Beyond bulk PTFE tubing, thin PTFE coatings — typically 1–10 micrometers thick, applied by spray or dip-coating methods — are widely used on forming dies and mandrels to prevent adhesion and aid part release during the tipping process. On the product side, PTFE coatings on metallic guidewires and needle surfaces reduce insertion friction and improve trackability. Understanding the interaction between PTFE-coated tooling surfaces and the catheter material being formed is an important element of process development for any tip forming operation.

Process Development and Turn-Key Solutions for PTFE Tipping

Because PTFE presents unique process challenges, engineering support during process development is often critical to a successful validation. ONEX RF provides process development services before and after equipment delivery: engineers test customer materials, optimize cycle parameters (temperature, pressure, heat zone position, cycle time), and ship equipment with a production-ready process already established. This approach reduces the time manufacturers typically spend working through PTFE's narrow processing window on their own — a step that can otherwise extend new product introduction timelines by weeks or months.

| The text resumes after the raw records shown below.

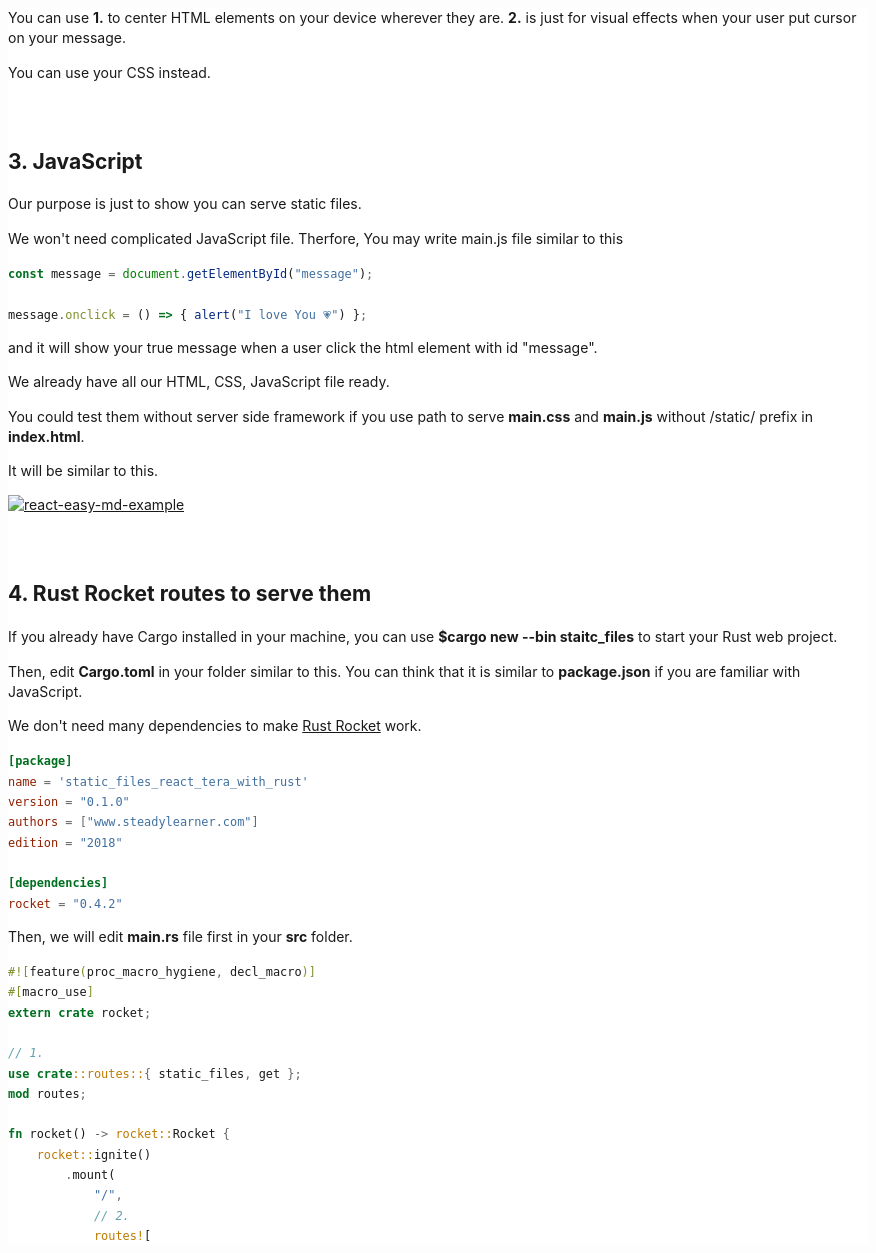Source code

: You can use **1.** to center HTML elements on your device wherever they are. **2.** is just for visual effects when your user put cursor on your message.

You can use your CSS instead.

<br />

## 3. JavaScript

Our purpose is just to show you can serve static files.

We won't need complicated JavaScript file. Therfore, You may write main.js file similar to this

```javascript
const message = document.getElementById("message");

message.onclick = () => { alert("I love You 💗") };
```

and it will show your true message when a user click the html element with id "message".

We already have all our HTML, CSS, JavaScript file ready.

You could test them without server side framework if you use path to serve **main.css** and **main.js** without /static/ prefix in **index.html**.

It will be similar to this.

[![react-easy-md-example](https://www.steadylearner.com/static/images/post/web/rust-static-files.png)](https://www.steadylearner.com/static/images/post/web/rust-static-files.png)

<br />

## 4. Rust Rocket routes to serve them

If you already have Cargo installed in your machine, you can use **$cargo new --bin staitc_files** to start your Rust web project.

Then, edit **Cargo.toml** in your folder similar to this. You can think that it is similar to **package.json** if you are familiar with JavaScript.

We don't need many dependencies to make [Rust Rocket] work.

```toml
[package]
name = 'static_files_react_tera_with_rust'
version = "0.1.0"
authors = ["www.steadylearner.com"]
edition = "2018"

[dependencies]
rocket = "0.4.2"
```

Then, we will edit **main.rs** file first in your **src** folder.

```rust
#![feature(proc_macro_hygiene, decl_macro)]
#[macro_use]
extern crate rocket;

// 1.
use crate::routes::{ static_files, get };
mod routes;

fn rocket() -> rocket::Rocket {
    rocket::ignite()
        .mount(
            "/",
            // 2.
            routes![
```

[Steadylearner]: https://www.steadylearner.com
[Rust Website]: https://www.rust-lang.org/
[Rust Rocket]: https://rocket.rs/
[Rocket Getting Started]: https://rocket.rs/v0.4/guide/getting-started
[Tera]: https://tera.netlify.com/
[Rust Full Stack]: https://github.com/steadylearner/Rust-Full-Stack
[Rust blog posts]: https://www.steadylearner.com/blog/search/Rust
[How to install Rust]: https://www.steadylearner.com/blog/read/How-to-install-Rust
[Rust Chat App]: https://www.steadylearner.com/blog/read/How-to-start-Rust-Chat-App
[Yew Counter]: https://www.steadylearner.com/yew_counter
[How to use Rust Yew]: https://www.steadylearner.com/blog/read/How-to-use-Rust-Yew
[How to deploy Rust Web App]: https://www.steadylearner.com/blog/read/How-to-deploy-Rust-Web-App
[How to start Rust Chat App]: https://www.steadylearner.com/blog/read/How-to-start-Rust-Chat-App
[Fullstack Rust with Yew]: https://www.steadylearner.com/blog/read/Fullstack-Rust-with-Yew
[How to use NPM packages with Rust Frontend]: https://www.steadylearner.com/blog/read/How-to-use-NPM-packages-with-Rust-Frontend
[How to use markdown with Rust Frontend]: https://www.steadylearner.com/blog/read/How-to-use-markdown-with-Rust-Frontend
[How to modulize your Rust Frontend]: https://www.steadylearner.com/blog/read/How-to-modulize-your-Rust-Frontend
[How to write Full Stack Rust Code]: https://www.steadylearner.com/blog/read/How-to-write-Full-Stack-Rust-code
[How to use a modal in Rust]: https://www.steadylearner.com/blog/read/How-to-use-a-modal-in-Rust
[How to use routers in Rust Frontend]: https://www.steadylearner.com/blog/read/How-to-use-routers-in-Rust-Frontend
[How to use a single page app with Rust]: https://www.steadylearner.com/blog/read/How-to-use-a-single-page-app-with-Rust
[How to use Rust Tera for undefined paths]: https://www.steadylearner.com/blog/read/How-to-use-Rust-Tera-for-undefined-paths
[How to use Python in JavaScript]: https://www.steadylearner.com/blog/read/How-to-use-Python-in-JavaScript
[How to use React Spring to animate your message]: https://medium.com/@steadylearner/how-to-use-react-spring-to-animate-your-message-2bd2a7e62a5a
[Twitter]: https://twitter.com/steadylearner_p
[LinkedIn]: https://www.linkedin.com/in/steady-learner-3151b7164/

ONEX RF systems are also designed for the production floor environment. Equipment ships in 2–3 weeks, dies in 3–4 weeks. The compact footprint — approximately 13 by 22 inches for standard systems — fits into existing manufacturing cells. Air-jet cooling replaces water-cooling systems, eliminating the infrastructure, maintenance, and contamination risk associated with water-cooled equipment. All components, including electronics and RF systems, are manufactured by ONEX RF in Duarte, California, enabling rapid support and short lead times on replacement parts and custom die modifications.

Summary: PTFE and the Precision It Demands

PTFE remains an essential material in medical catheter manufacturing precisely because its performance characteristics — low friction, chemical inertness, biocompatibility — are difficult to match with any alternative. Its high melting point, combined with its non-stick surface energy, mean that forming consistent, atraumatic tips from PTFE tubing requires equipment engineered specifically for the task. Induction-based tip forming systems with closed-loop temperature, force, and position feedback — operating at die temperatures up to 500°C — provide the process control necessary to work reliably with PTFE and other high-performance catheter materials across production volumes.

For engineers and product developers working with PTFE catheters, the key is matching material behavior to equipment capability and supporting that combination with rigorous process documentation. ONEX RF designs its systems with that goal in mind, from the closed-loop HMI controls to the data logging and calibration modules that support FDA process validation requirements.